1969: Technological Leaps and Bounds
Where the world was headed
Many Richmonders watched the televised stroll on the moon. Some gathered in front of public TVs as Neil Armstrong and Edwin Aldrin Jr. left footprints in the moon dust.
- At a lower altitude, the Concorde was taking flight in 1969, boasting a top cruising speed of 1,450 m.p.h., breaking the sound barrier and crossing the Atlantic in 3½ hours. The supersonic ship didn’t live up to the hype and is now merely a museum piece.
- However, the Boeing 747 was all that and a bag of chips, and it’s still going strong.
- Despite the excitement of air flight, consumers had a right to be cautious, with frequent airplane crashes and hijackings making headlines.
- On the ground, the Pontiac Firebird Trans Am, a classic muscle car, was introduced. Other popular cars included the Chevy Camaro, Corvette, Dodge Charger, Ford Mustang, Mercury Cougar and Pontiac GTO.
- The U.S. was in the midst of a spike in bicycle popularity. Depending on your age, you might have been atop a Huffy or a Schwinn Sting-Ray, possibly with a banana seat and, maybe, with three-speed hub gears and hand brakes.
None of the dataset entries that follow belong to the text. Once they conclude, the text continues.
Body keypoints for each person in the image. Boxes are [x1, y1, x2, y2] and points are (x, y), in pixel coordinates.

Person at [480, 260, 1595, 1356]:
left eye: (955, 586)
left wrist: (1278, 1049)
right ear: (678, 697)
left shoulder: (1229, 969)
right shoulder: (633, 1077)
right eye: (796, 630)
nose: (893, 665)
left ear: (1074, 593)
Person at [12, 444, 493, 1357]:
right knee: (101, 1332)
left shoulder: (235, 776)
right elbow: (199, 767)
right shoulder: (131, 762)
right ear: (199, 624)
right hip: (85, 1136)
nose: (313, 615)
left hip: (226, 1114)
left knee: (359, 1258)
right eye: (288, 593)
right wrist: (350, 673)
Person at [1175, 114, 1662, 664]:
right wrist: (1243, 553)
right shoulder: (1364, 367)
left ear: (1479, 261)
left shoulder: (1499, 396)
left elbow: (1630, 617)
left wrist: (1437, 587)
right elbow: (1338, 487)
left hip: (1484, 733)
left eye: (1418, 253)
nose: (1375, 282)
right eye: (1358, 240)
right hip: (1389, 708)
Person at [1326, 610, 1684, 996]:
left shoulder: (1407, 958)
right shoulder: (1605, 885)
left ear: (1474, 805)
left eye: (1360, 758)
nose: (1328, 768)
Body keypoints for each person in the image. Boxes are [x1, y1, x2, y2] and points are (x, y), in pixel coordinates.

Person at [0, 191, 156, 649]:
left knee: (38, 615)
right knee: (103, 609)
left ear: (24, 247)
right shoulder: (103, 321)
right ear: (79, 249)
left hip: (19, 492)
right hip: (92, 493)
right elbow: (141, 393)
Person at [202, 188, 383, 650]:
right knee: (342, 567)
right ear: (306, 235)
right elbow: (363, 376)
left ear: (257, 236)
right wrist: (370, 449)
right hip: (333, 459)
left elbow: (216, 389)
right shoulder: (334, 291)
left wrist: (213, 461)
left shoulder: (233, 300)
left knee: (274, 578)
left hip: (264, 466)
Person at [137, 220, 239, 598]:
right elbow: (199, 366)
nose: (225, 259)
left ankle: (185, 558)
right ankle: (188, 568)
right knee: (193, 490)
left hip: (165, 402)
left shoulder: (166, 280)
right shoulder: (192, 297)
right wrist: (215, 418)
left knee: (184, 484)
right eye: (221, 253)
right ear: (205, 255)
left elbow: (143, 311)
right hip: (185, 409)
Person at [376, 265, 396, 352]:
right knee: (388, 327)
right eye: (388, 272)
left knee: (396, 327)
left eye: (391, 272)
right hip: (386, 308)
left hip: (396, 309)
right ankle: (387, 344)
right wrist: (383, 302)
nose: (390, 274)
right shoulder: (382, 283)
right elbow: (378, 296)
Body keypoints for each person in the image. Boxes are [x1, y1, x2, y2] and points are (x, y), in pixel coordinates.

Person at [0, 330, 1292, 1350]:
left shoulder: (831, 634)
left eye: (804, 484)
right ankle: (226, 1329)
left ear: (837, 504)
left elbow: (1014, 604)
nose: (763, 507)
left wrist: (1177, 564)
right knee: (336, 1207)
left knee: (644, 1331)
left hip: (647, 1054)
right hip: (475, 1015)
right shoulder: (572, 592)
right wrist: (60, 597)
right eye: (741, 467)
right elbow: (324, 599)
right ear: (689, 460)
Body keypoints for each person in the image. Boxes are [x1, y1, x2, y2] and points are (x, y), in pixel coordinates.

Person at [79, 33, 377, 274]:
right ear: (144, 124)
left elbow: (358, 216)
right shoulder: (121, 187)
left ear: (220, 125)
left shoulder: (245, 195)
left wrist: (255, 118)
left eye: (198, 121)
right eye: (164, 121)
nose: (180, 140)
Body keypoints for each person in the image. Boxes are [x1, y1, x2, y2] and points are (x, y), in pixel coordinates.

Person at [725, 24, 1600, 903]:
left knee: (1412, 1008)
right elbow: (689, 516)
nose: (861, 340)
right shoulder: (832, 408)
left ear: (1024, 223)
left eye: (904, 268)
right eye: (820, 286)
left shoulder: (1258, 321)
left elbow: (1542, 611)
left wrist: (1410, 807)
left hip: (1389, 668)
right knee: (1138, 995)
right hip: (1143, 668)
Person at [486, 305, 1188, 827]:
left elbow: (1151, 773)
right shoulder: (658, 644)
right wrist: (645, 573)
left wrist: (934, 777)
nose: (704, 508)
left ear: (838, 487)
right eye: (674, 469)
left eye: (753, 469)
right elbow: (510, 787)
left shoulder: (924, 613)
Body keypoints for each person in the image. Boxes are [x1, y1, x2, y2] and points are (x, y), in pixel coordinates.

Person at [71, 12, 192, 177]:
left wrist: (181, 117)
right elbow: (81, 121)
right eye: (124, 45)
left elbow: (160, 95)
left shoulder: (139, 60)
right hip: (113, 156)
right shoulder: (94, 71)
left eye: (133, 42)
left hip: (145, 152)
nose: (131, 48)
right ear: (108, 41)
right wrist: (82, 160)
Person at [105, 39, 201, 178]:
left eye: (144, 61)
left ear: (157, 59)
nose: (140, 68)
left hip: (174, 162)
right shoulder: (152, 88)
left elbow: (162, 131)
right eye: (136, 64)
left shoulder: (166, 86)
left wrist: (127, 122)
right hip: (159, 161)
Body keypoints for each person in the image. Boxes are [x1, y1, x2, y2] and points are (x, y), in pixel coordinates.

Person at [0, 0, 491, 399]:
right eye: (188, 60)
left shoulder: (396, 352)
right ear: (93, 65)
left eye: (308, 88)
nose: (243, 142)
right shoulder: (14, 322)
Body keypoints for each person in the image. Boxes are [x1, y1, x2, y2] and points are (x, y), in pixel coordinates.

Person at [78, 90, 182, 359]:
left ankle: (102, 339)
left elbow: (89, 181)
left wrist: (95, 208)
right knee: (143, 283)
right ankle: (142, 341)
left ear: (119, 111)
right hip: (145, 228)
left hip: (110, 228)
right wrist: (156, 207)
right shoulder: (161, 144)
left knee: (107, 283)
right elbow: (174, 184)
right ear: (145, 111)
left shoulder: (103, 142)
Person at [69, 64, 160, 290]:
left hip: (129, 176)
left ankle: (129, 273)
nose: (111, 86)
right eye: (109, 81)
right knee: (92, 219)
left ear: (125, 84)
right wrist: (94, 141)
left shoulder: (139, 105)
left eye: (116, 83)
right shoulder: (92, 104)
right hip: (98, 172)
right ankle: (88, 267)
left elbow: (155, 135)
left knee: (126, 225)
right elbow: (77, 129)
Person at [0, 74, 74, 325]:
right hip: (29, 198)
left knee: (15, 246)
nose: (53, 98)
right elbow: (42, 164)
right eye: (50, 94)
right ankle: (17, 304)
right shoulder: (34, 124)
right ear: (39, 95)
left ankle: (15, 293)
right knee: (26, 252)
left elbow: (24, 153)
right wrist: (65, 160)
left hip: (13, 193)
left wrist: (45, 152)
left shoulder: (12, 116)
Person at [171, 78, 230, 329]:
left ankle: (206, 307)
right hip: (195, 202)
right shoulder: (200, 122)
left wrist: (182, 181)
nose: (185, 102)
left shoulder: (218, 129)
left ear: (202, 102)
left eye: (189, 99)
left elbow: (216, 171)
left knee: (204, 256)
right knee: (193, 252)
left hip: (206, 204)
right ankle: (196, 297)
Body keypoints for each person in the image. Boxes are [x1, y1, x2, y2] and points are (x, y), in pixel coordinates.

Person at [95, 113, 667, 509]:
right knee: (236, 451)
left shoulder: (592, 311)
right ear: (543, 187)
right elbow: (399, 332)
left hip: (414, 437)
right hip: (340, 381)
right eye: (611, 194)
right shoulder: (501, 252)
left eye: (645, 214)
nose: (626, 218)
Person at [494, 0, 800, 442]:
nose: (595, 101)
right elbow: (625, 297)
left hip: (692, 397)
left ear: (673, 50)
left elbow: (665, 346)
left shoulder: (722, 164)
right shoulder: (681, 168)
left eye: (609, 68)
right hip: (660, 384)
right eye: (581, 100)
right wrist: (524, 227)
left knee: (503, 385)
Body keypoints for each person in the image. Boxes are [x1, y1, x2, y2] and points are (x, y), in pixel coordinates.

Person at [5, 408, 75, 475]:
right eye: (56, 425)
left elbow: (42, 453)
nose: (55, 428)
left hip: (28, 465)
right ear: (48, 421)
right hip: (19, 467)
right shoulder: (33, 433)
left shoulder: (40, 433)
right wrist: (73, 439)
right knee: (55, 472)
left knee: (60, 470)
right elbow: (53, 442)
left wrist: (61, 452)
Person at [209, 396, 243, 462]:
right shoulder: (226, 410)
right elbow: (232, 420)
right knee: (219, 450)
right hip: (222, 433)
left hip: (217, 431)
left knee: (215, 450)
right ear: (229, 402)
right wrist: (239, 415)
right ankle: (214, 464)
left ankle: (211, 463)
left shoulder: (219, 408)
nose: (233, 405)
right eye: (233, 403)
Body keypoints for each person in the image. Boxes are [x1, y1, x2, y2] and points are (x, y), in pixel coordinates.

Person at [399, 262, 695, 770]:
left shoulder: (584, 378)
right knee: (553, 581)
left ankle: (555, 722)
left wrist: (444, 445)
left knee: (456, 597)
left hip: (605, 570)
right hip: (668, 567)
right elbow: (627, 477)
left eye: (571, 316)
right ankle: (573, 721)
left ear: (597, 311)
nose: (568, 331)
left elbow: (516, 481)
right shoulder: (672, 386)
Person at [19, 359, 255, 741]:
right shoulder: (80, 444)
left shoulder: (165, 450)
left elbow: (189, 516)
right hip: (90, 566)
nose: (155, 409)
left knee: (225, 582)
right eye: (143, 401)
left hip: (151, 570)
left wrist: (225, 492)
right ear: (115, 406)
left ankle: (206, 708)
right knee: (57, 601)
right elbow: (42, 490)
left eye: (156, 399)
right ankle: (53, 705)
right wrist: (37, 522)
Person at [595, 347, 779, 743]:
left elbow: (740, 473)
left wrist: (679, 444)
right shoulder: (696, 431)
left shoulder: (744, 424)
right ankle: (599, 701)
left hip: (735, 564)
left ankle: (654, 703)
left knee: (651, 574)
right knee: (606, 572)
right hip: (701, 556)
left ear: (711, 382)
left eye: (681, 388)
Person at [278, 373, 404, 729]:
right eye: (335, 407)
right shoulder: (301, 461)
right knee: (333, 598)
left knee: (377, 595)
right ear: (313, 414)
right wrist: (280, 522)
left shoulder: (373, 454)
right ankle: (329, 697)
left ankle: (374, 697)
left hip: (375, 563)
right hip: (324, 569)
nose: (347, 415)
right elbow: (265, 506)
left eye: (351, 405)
And you might have gotten it at family-owned Agee’s Bicycles in Carytown.
- The Richmond Times-Dispatch reported on two nifty inventions: computers that take the place of bartenders (without listening to sob stories) and a device to detect tailgaters. Other inventions were the laser printer, an electric, computer-controlled robot arm and the UNIX computer operating system.
- The first temporary artificial heart was implanted that year, and heart transplant surgery, a new procedure, continued to make headlines.
- In a nod to science, Presbyterians officially accepted that evolution may not contradict the Bible.
- Environmentalists speak ever louder about the need to balance progress with sustainability and suggest an annual Earth Day, which begins the following year.
POPULAR SCI-FI RELEASES
- Dune Messiah (Dune #2), by Frank Herbert
- The Andromeda Strain, by Michael Crichton
- I Sing the Body Electric, by Ray Bradbury
- Slaughterhouse-Five, by Kurt Vonnegut
THE SPIRIT OF EXPLORATION
- People around the world followed Thor Heyerdahl and crew in their reed boat, Ra. Although they had to abandon ship after traveling more than 4,000 miles from Morocco toward Mexico, Heyerdahl felt they had proven that Egyptians could have traveled to the Americas long before Columbus.
- A British oarsman, John Fairfax, became the first person to row solo across an ocean: 4,000 miles, 180-days, from the Canary Islands to Miami.